--- Page extract ---

There is no one-size-fits-all approach to embedding innovation within corporate culture, but there are commonalities”
In current times stability of any kind is hard to come by, while earnings stability is increasingly rare. Yet some companies manage to achieve it, not by standing still, but by strategically embedding a culture of innovation. Whether that culture drives incremental innovation, which we explored in “Winning with Sustained Innovation”, or transformational idea generation, innovation is crucial for companies that generate high returns from intangible assets because their value creation is fundamentally tied to ideas, differentiation and scalability – not physical capital.

---

**Required task A**
In the passage on corporate innovation, what three things does the text say value creation is fundamentally tied to for companies that generate high returns from intangible assets?
**Required task B**
Reproduce word for word the portion of the passage on corporate innovation between "There is no" and "not physical capital.", inclusive.

--- Information supplied ---

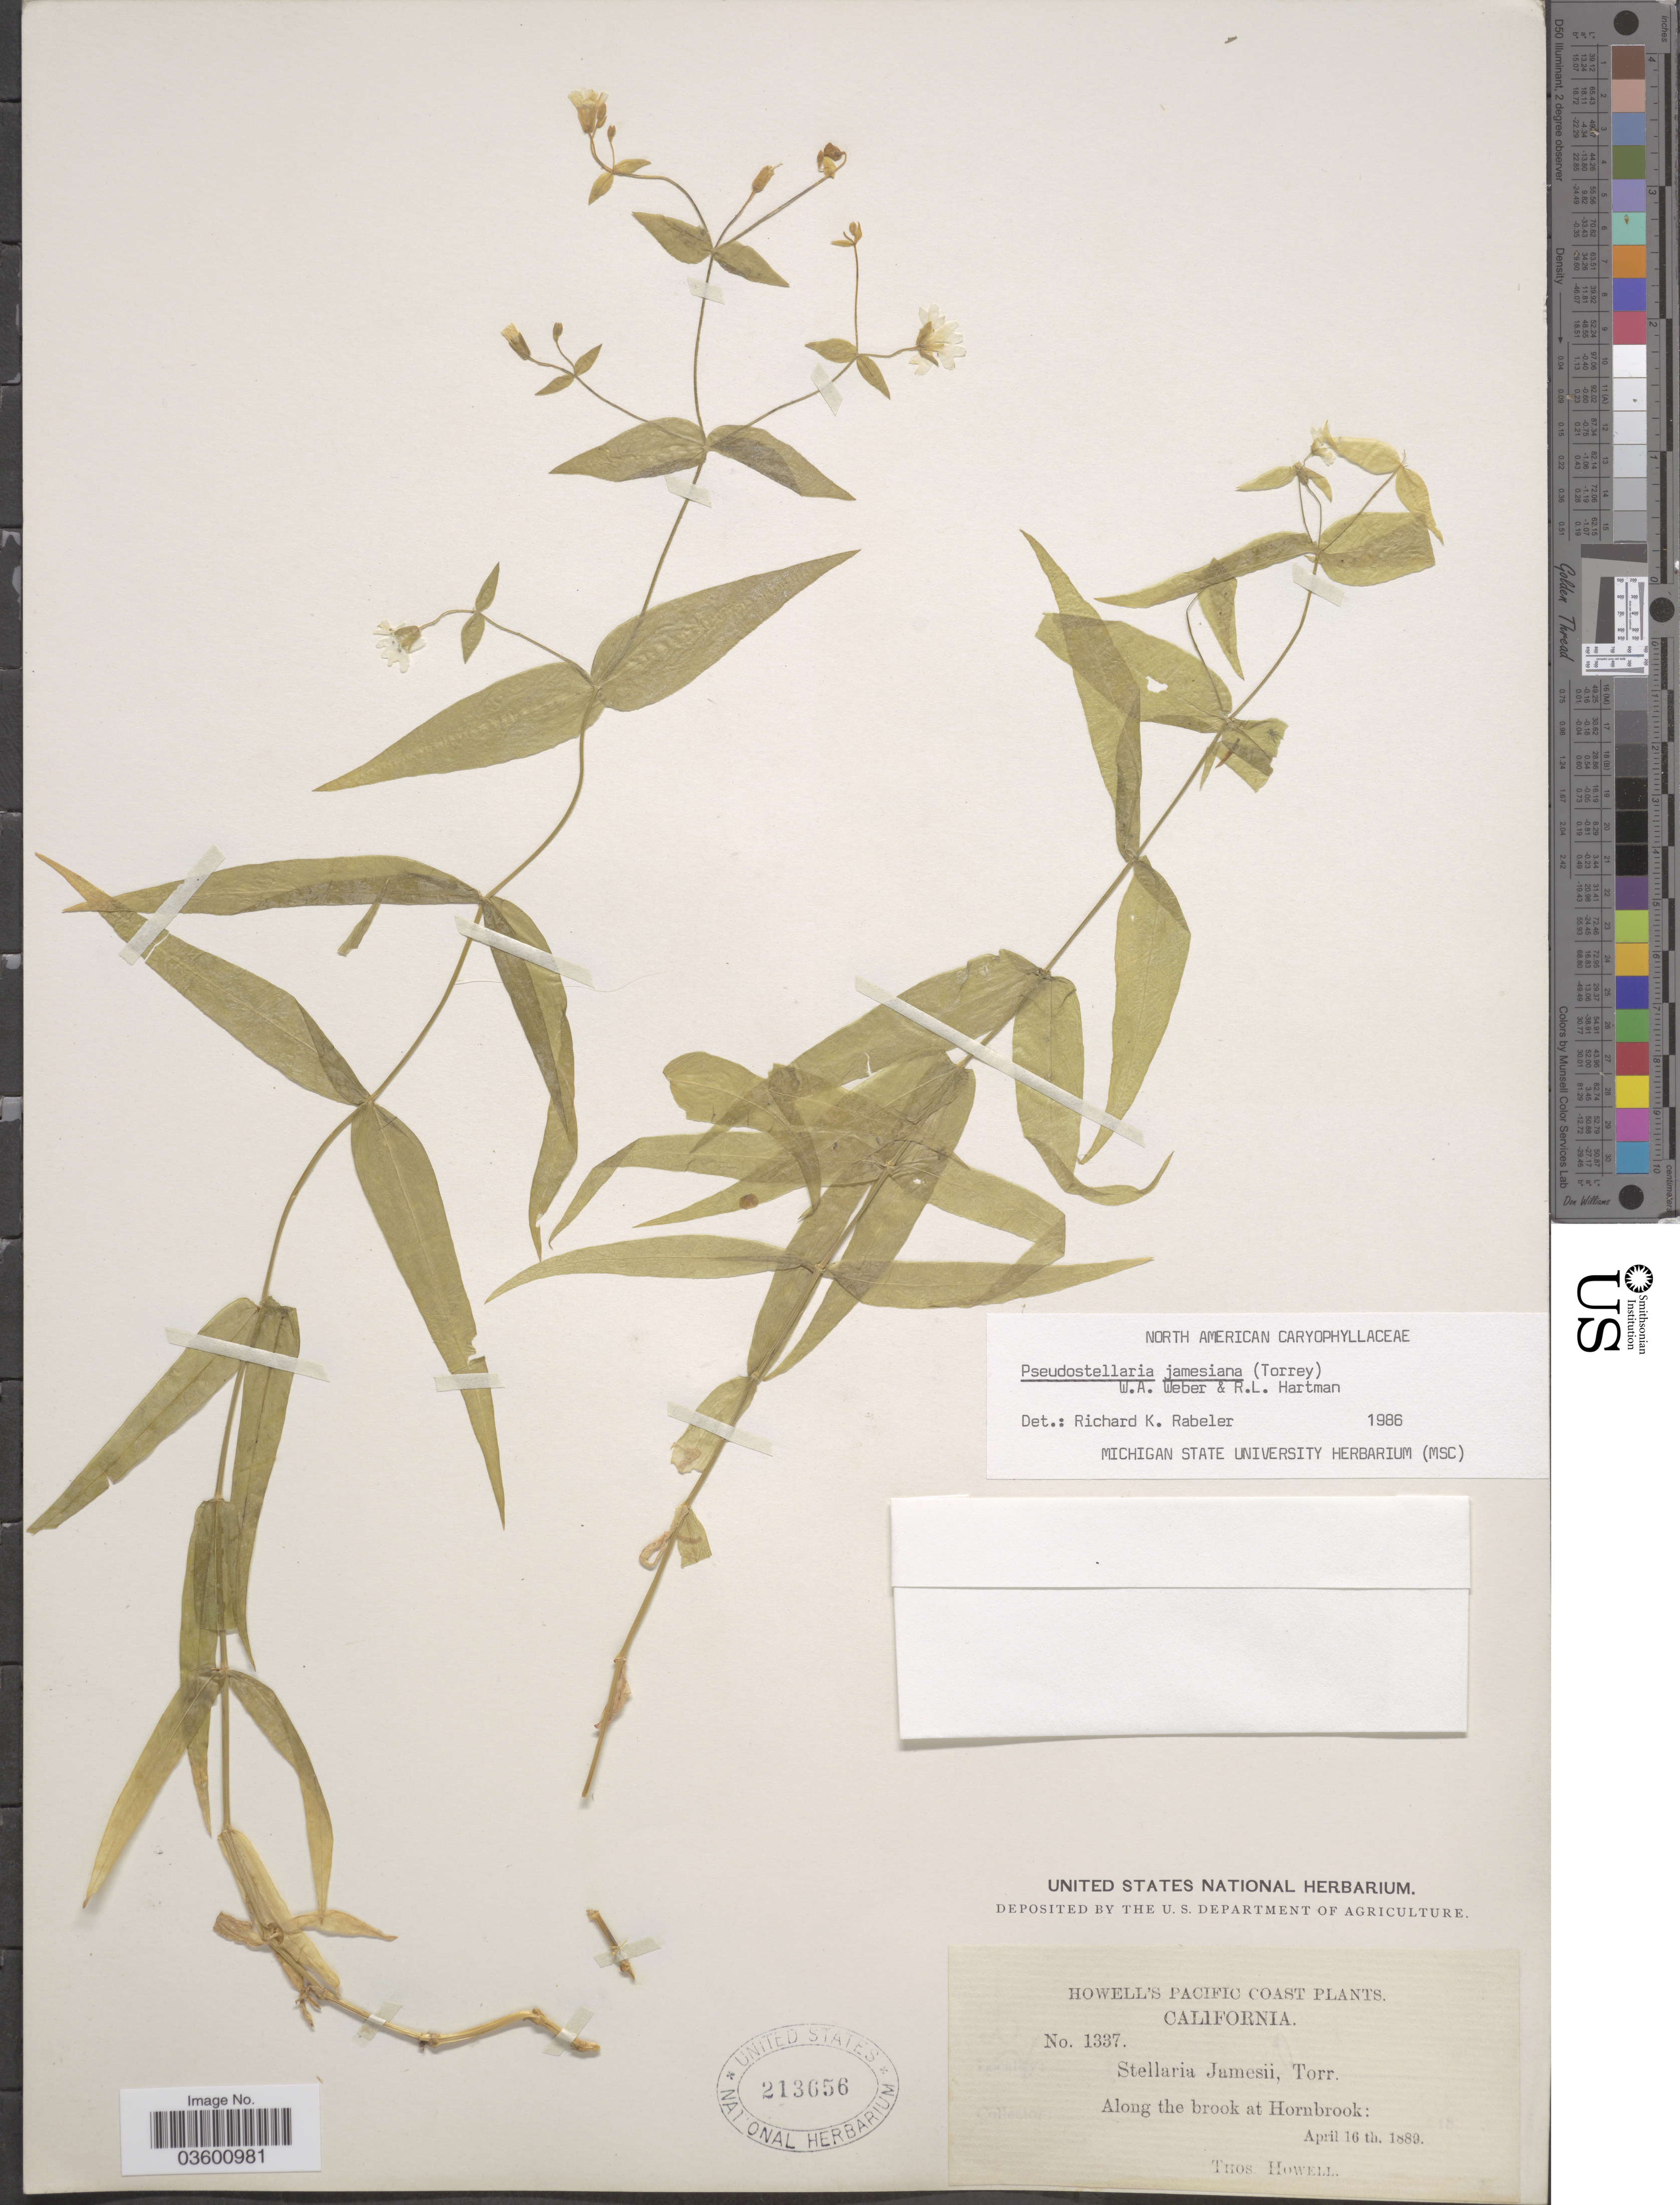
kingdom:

---

**Full response A**
- ideas
- differentiation
- scalability

**Full response B**
There is no one-size-fits-all approach to embedding innovation within corporate culture, but there are commonalities”
In current times stability of any kind is hard to come by, while earnings stability is increasingly rare. Yet some companies manage to achieve it, not by standing still, but by strategically embedding a culture of innovation. Whether that culture drives incremental innovation, which we explored in “Winning with Sustained Innovation”, or transformational idea generation, innovation is crucial for companies that generate high returns from intangible assets because their value creation is fundamentally tied to ideas, differentiation and scalability – not physical capital.